Contrary to the preconceived perceptions of these institutions as “part of an essentially new global order” (Halperin and Palan, 2015: 6), these agencies are part of a “neo-colonialist trap” (Mentan, 2018: 241). As Halperin and Palan (2015) argue, any help, whether in the form of a loan or economic aid from the IMF and the World Bank is “conditional” on the nations receiving this help to “taking steps favourable to the financial cartels represented by these institutions”.

These agencies, being heavily backed up by US capital, coerce borrowers to certain requirements, such as; “supplying information about their economies, submitting their policies and plans to review by the World Bank and accepting agency supervision of their use of loans” (Mentan, 2018: 241).  The imperial powers, with their influence and control in these institutions, grant loans paired with a “high interest rate” that limit the growth of Third World nations (Mentan, 2018: 250).
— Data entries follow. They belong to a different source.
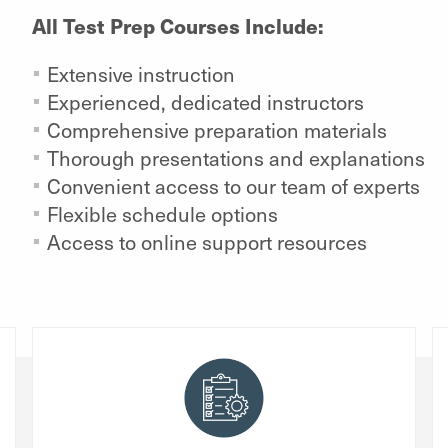
All Test Prep Courses Include:
Extensive instruction
Experienced, dedicated instructors
Comprehensive preparation materials
Thorough presentations and explanations
Convenient access to our team of experts
Flexible schedule options
Access to online support resources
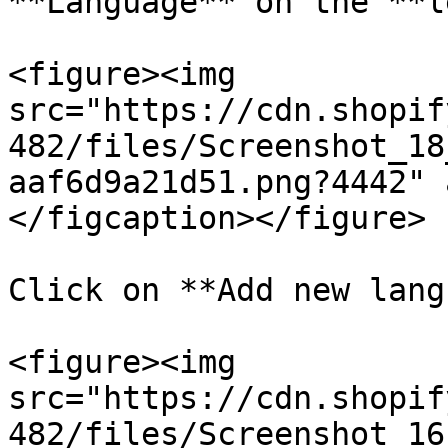
**Language** on the **l
<figure><img 
src="https://cdn.shopif
482/files/Screenshot_18
aaf6d9a21d51.png?4442" 
</figcaption></figure>

Click on **Add new lang
<figure><img 
src="https://cdn.shopif
482/files/Screenshot_16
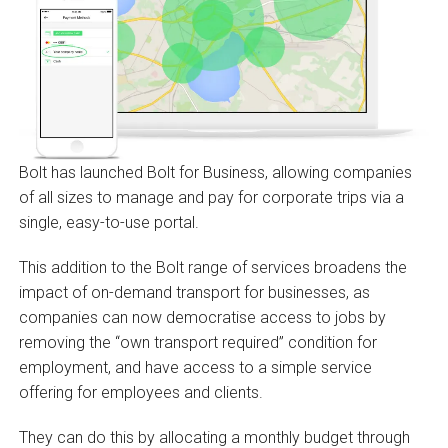
Bolt has launched Bolt for Business, allowing companies
of all sizes to manage and pay for corporate trips via a
single, easy-to-use portal.
This addition to the Bolt range of services broadens the
impact of on-demand transport for businesses, as
companies can now democratise access to jobs by
removing the “own transport required” condition for
employment, and have access to a simple service
offering for employees and clients.
They can do this by allocating a monthly budget through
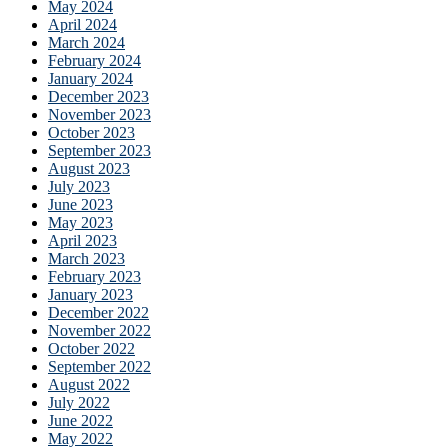
May 2024
April 2024
March 2024
February 2024
January 2024
December 2023
November 2023
October 2023
September 2023
August 2023
July 2023
June 2023
May 2023
April 2023
March 2023
February 2023
January 2023
December 2022
November 2022
October 2022
September 2022
August 2022
July 2022
June 2022
May 2022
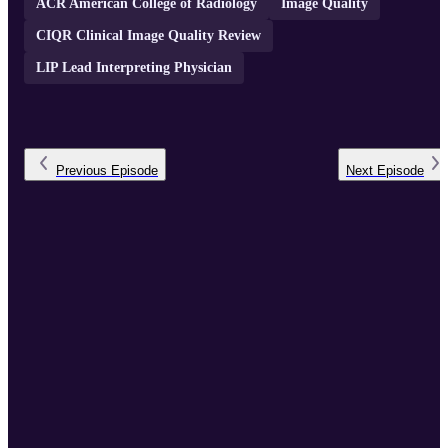
ACR American College of Radiology
Image Quality
CIQR Clinical Image Quality Review
LIP Lead Interpreting Physician
Previous
Episode
Next
Episode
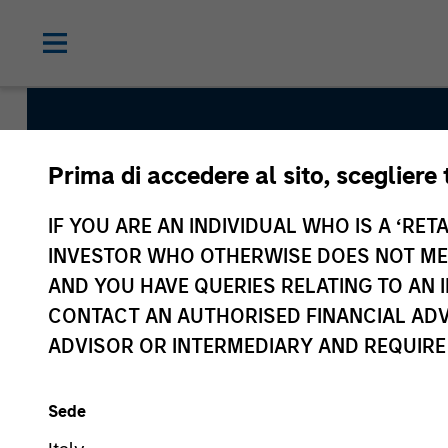
Prima di accedere al sito, scegliere 
Global Franchise S
IF YOU ARE AN INDIVIDUAL WHO IS A ‘RETA
INVESTOR WHO OTHERWISE DOES NOT MEET
AND YOU HAVE QUERIES RELATING TO A
Strategy Inception
CONTACT AN AUTHORISED FINANCIAL ADV
March 1996
ADVISOR OR INTERMEDIARY AND REQUIRE
Sede
Asset Class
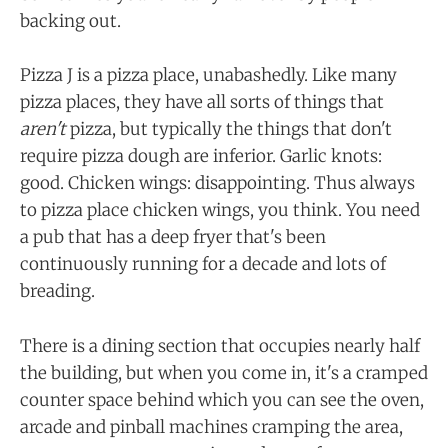
backing out.
Pizza J is a pizza place, unabashedly. Like many
pizza places, they have all sorts of things that
aren't
pizza, but typically the things that don't
require pizza dough are inferior. Garlic knots:
good. Chicken wings: disappointing. Thus always
to pizza place chicken wings, you think. You need
a pub that has a deep fryer that's been
continuously running for a decade and lots of
breading.
There is a dining section that occupies nearly half
the building, but when you come in, it's a cramped
counter space behind which you can see the oven,
arcade and pinball machines cramping the area,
The unequal nature of the IMF and the World Bank makes these agencies “authoritative international structures” that encompass “mechanisms” in favour of “great power interests” (Zurn, 2018: 140). Such a power imbalance, thus, leads to hierarchy; and this “institutionalised inequality” is a recognised critique of the IMF and the World Bank (Zurn, 2018: 141).


It can be concluded, with the support of the cases mentioned in this paper—the French colonial pact; Belgian rule in Rwanda; and neocolonial governance through the IMF and the World Bank—that the legacies of colonialism substantially shape contemporary international public policy as traces of colonialism still exist in former colonies in areas of governance and economy.